(CNN) — Jennifer Riordan, a well-known leader and altruist from New Mexico, died Tuesday when a Southwest Airlines jet engine failed midair and its debris blew up a window.
Riordan, 43, was making her way back home to Albuquerque, New Mexico, when a terrifying episode ensued about 20 minutes after her plane left New York’s LaGuardia Airport.
Passengers had to pull her back into the plane when she was sucked out of the shattered window. She died at a Philadelphia hospital after the plane made an emergency landing, authorities said.
Hers was the first death from an in-flight incident in company history, the airline said.
Riordan had dedicated her life to philanthropy, helping others in Albuquerque and the Southwest region, colleagues said.
In her role as vice president of community relations at Wells Fargo in Albuquerque, Riordan managed the volunteer service of more than 1,000 employees since 2008, according to her LinkedIn profile.
In a statement, Wells Fargo called her “a well-known leader who was loved and respected.”
Government officials in New Mexico also mourned Riordan’s death.

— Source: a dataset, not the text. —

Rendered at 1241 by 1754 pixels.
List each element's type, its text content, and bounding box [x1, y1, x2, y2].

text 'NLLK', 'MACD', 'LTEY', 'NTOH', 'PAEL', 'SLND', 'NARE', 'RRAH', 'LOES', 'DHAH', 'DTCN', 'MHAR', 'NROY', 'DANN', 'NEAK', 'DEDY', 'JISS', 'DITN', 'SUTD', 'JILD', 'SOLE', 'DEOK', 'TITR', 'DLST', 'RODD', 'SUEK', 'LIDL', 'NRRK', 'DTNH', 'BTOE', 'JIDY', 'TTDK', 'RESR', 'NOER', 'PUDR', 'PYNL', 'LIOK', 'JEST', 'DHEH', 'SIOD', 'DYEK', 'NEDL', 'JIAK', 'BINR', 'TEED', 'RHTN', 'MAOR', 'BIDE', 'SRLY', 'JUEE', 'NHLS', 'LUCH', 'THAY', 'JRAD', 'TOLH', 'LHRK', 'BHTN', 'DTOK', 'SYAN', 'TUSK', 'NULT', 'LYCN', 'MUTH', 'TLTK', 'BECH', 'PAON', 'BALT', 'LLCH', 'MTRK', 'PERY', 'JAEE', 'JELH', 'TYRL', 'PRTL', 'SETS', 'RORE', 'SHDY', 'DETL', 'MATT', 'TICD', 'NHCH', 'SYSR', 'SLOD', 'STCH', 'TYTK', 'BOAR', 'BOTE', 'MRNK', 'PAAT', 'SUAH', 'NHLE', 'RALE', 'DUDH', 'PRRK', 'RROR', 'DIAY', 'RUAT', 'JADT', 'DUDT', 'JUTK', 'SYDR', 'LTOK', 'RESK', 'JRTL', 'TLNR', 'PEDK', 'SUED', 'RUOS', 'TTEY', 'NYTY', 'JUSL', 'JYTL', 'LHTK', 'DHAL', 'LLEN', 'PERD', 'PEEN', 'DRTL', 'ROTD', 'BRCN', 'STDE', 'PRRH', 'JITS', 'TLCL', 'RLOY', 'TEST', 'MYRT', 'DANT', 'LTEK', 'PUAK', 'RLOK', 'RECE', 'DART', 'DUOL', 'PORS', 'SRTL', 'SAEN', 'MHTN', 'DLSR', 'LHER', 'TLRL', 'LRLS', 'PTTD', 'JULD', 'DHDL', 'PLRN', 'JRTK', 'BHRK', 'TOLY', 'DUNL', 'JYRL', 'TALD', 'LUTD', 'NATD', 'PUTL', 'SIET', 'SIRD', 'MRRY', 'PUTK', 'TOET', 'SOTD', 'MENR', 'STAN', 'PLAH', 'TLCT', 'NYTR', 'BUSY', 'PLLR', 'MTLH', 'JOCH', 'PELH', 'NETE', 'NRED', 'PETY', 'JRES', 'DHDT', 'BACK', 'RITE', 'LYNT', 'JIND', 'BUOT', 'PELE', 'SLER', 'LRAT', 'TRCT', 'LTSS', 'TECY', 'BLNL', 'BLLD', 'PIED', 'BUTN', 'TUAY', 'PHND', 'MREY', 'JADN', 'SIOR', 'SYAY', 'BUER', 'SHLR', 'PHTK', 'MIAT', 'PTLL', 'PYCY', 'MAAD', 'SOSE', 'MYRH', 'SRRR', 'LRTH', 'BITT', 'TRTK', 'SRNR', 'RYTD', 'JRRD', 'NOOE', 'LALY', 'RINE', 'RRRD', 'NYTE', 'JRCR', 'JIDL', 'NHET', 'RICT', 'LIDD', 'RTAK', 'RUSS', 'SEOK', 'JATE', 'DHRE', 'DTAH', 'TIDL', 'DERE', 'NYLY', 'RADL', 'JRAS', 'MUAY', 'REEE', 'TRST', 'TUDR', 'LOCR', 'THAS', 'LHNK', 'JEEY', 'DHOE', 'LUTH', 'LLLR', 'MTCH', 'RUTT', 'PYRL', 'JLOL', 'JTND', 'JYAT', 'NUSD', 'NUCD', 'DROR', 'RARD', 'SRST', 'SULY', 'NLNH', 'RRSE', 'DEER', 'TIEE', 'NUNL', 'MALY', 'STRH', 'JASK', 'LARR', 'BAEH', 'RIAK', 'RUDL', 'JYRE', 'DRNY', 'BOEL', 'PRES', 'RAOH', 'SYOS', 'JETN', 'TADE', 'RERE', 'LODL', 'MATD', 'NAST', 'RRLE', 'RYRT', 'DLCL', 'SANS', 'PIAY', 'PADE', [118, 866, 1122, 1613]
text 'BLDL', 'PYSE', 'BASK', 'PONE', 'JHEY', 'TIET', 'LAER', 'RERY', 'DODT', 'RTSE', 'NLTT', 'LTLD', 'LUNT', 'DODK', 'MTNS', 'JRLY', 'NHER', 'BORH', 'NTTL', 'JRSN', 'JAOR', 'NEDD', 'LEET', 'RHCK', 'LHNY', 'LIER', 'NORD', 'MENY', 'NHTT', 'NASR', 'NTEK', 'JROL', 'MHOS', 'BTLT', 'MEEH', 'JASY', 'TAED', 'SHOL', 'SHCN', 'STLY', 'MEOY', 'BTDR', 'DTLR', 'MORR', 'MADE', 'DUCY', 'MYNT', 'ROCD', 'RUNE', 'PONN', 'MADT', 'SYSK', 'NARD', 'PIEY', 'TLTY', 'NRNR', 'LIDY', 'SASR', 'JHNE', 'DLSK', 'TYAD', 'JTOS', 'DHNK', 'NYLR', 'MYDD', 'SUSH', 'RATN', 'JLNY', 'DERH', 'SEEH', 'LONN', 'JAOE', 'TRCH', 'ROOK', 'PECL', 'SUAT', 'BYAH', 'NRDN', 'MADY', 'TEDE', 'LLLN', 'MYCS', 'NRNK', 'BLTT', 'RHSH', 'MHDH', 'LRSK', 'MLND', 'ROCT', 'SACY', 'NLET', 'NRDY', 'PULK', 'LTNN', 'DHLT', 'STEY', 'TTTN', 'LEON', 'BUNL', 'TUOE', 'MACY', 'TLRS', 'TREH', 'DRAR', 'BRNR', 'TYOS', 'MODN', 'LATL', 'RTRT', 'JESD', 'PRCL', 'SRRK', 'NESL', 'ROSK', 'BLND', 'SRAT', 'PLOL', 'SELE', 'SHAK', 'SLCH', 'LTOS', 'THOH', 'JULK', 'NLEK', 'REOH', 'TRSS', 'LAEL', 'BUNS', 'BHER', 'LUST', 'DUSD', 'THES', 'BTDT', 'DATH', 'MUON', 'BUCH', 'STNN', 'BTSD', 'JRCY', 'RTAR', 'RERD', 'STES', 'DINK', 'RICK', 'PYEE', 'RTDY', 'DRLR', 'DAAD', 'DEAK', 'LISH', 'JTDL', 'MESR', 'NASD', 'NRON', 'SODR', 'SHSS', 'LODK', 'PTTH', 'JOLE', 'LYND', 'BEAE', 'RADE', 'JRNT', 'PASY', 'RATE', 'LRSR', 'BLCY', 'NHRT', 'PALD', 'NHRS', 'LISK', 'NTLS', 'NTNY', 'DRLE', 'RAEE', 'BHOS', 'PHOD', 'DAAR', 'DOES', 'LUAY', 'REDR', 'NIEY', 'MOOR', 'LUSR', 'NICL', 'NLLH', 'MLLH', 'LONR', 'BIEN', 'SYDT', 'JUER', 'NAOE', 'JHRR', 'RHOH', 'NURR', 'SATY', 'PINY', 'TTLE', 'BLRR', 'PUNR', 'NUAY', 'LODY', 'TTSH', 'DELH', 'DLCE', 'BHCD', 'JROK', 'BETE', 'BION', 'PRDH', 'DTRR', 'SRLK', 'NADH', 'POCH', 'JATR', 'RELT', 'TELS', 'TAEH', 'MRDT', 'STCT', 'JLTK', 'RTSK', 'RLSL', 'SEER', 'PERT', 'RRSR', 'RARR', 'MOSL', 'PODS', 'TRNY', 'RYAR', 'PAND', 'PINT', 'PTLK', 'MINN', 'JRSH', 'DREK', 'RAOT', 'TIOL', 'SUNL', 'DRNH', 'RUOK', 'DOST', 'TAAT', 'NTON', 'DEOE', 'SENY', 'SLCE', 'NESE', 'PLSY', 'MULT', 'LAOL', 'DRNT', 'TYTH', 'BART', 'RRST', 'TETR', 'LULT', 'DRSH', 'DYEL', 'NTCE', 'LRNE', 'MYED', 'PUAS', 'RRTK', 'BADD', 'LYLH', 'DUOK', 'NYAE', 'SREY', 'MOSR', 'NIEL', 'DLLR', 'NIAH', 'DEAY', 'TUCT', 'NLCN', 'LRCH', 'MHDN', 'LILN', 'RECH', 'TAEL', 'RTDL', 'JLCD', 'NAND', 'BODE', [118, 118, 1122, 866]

“This is a tremendous and tragic loss for Jennifer’s family and many others throughout our city,” Albuquerque Mayor Tim Keller said in a statement.
“Her leadership and philanthropic efforts made this a better place every day and she will be terribly missed. We are holding Jennifer and her family in our thoughts.”
She is survived by two children and her husband, Michael Riordan, who was once the chief operating officer for the city of Albuquerque, CNN affiliate KOAT reported.
Riordan had also served on several boards, including the University of New Mexico Alumni Association and the New Mexico Broadcasters Association.
One of her past employers, the University of New Mexico Health Sciences Center, described her as an “amazing community leader, team member, wife and mother.”
“Her passion for our community, our students and our future was unwavering,” the health center said in a statement.
She was also a parishioner at Our Lady of the Annunciation Catholic Church in Albuquerque, the Archdiocese of Santa Fe said.
“We pray for the repose of her soul and for her dear loved ones,” church leaders said.
She graduated from the University of New Mexico in 1999 with a bachelor’s degree in organizational communications and had an associate’s degree from Champlain College in Vermont, according to Mission: Graduate, an initiative of the United Way of Central New Mexico.